[Exercise] Exclude the pictures and repeat all of the data exactly.

[Provided data]
○ ○ ○ ○ ○

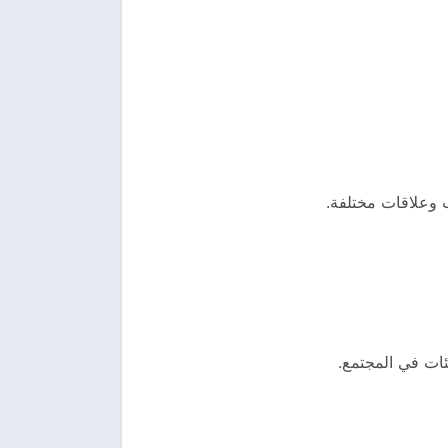
ب وعلاقات مختلفة.
ئات في المجتمع.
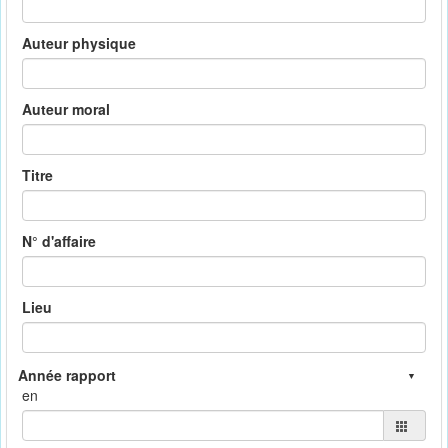
Auteur physique
Auteur moral
Titre
N° d'affaire
Lieu
en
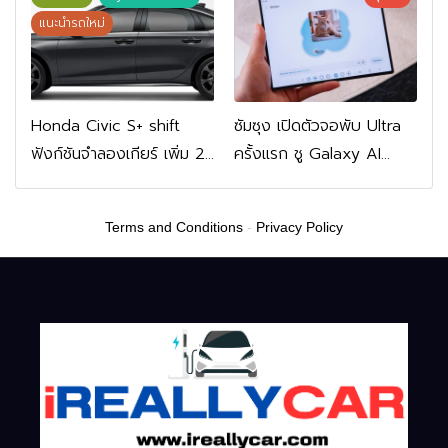
FWD 799,900 บาท
แนะนำรถใหม่
Honda Civic S+ shift
ซัมซุง เปิดตัวจอพับ Ultra
ฟังก์ชันจำลองเกียร์ เพิ่ม 2
ครั้งแรก ชู Galaxy AI
หมื่นบาท
เชื่อมมือถือ-นาฬิกา-แว่น
อัจฉริยะ
Terms and Conditions
-
Privacy Policy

○ ○ ○ ○ ○

[Answer below]
ب وعلاقات مختلفة.
ئات في المجتمع.
Auteur physique
Auteur moral
Titre
N° d'affaire
Lieu
en
FWD 799,900 บาท
แนะนำรถใหม่
Honda Civic S+ shift
ซัมซุง เปิดตัวจอพับ Ultra
ฟังก์ชันจำลองเกียร์ เพิ่ม 2
ครั้งแรก ชู Galaxy AI
หมื่นบาท
เชื่อมมือถือ-นาฬิกา-แว่น
อัจฉริยะ
Terms and Conditions
-
Privacy Policy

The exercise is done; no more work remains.